» Selected excerpt
Pay cash for Los Angeles to Albuquerque on the SWC. Rent the car in ABQ and go back for Gallup, Flagstaff, Winslow and the South Rim of the Grand Canyon. Return the car in Albuquerque and start your 45 day USA Railpass. SWC from ABQ to Chicago (segment 1) Lake Shore Limited CHI to NYP (segment 2). Leave NYP on one of many NE Regionals to Washington DC (Segment 3). Leave WAS on either the Capitol Limited or the Cardinal back to Chicago (segment 4). California Zephyr from Chicago to Glenwood Springs (segment 5). Glenwood Springs to Emeryville (segment 6). Coast Starlight from Emeryville to Santa Barbara (segment 7) Santa Barbara back to Los Angeles on a Pacific Surfliner (segment 8). See if you can fit that within the 45 day time limit.

Skip Las Vegas unless you can fly there to start.


----------



## Kieran (Jun 15, 2017)

So Im thinking about getting a 15 day pass and wanted feed back if this is doable and if so how do I go about booking as Im in the UK at the moment

Thank you

9 september

Albuquerque to Gallup

11 september

Gallup to New York City

15 september

New York City to San Francisco

21 september

San Francisco to Los Angeles

Theres a couple of long trips there but Id like it like that to prolong my time in the states


----------



## the_traveler (Jun 15, 2017)

Depending on your routing, here is the MINIMUM number of segments to be used. (A segment on the pass is each time you board a train or bus.)

» Data entries
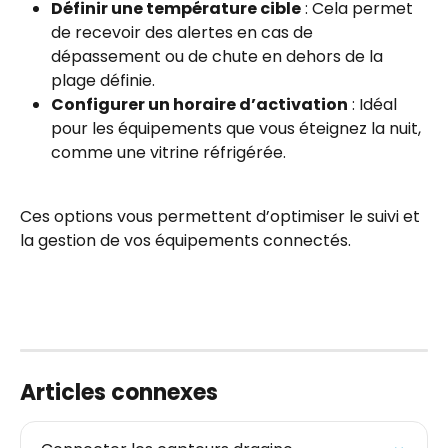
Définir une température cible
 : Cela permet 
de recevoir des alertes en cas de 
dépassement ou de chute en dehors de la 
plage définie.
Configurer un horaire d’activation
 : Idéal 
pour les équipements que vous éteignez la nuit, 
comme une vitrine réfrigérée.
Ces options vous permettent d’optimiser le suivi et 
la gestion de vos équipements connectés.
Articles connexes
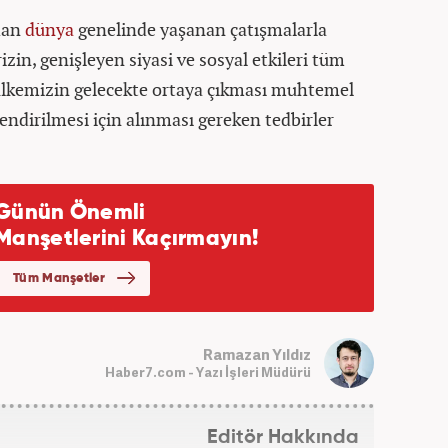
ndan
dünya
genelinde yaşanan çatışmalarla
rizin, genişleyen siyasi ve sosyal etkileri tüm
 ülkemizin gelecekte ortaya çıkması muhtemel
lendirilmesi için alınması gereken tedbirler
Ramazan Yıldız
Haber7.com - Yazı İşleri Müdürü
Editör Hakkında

==

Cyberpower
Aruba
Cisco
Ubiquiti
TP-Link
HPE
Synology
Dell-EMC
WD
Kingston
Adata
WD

» Instruction 1
Answer these questions about the rail pass forum thread:
(a) Which train does the first post name for the trip from Santa Barbara back to Los Angeles?
(b) How many days long is the pass Kieran is thinking about getting?
(c) According to the_traveler, what counts as a segment on the pass?
» Instruction 2
Continue the rail pass forum thread from where it stops.

» Task output 1
(a) A Pacific Surfliner.
(b) 15 days.
(c) Each time you board a train or bus.

» Task output 2
ABQ to Gallup = 1 segment

Gallup to NYC = 2 segments

NYC to SF = 3 segments

SF to LA = 2 segments

So the MINIMUM number of segments would be 8 segments. Since ABQ to Gallup is only 1 stop away, I would consider buying a ticket for that trip.


----------



## dogbert617 (Jun 19, 2017)

the_traveler said:


> Depending on your routing, here is the MINIMUM number of segments to be used. (A segment on the pass is each time you board a train or bus.)
> 
> ABQ to Gallup = 1 segment
> 
> ...


I agree with that suggestion, for shorter trips like ABQ to Gallup to buy a ticket for that trip outside of the USA Rail Pass. If you do that, you'd save a segment on your USA Rail Pass you could use for something else.

Once you get to Emeryville, you also theoretically could take BART(subway) into San Francisco and save another travel segment on your rail pass you could use for another trip, that way. FYI, it'd probably be best to try to buy any Amtrak tickets where the fare for going between 2 places is less than $58, outside of the rail pass and paying for those such trips separately.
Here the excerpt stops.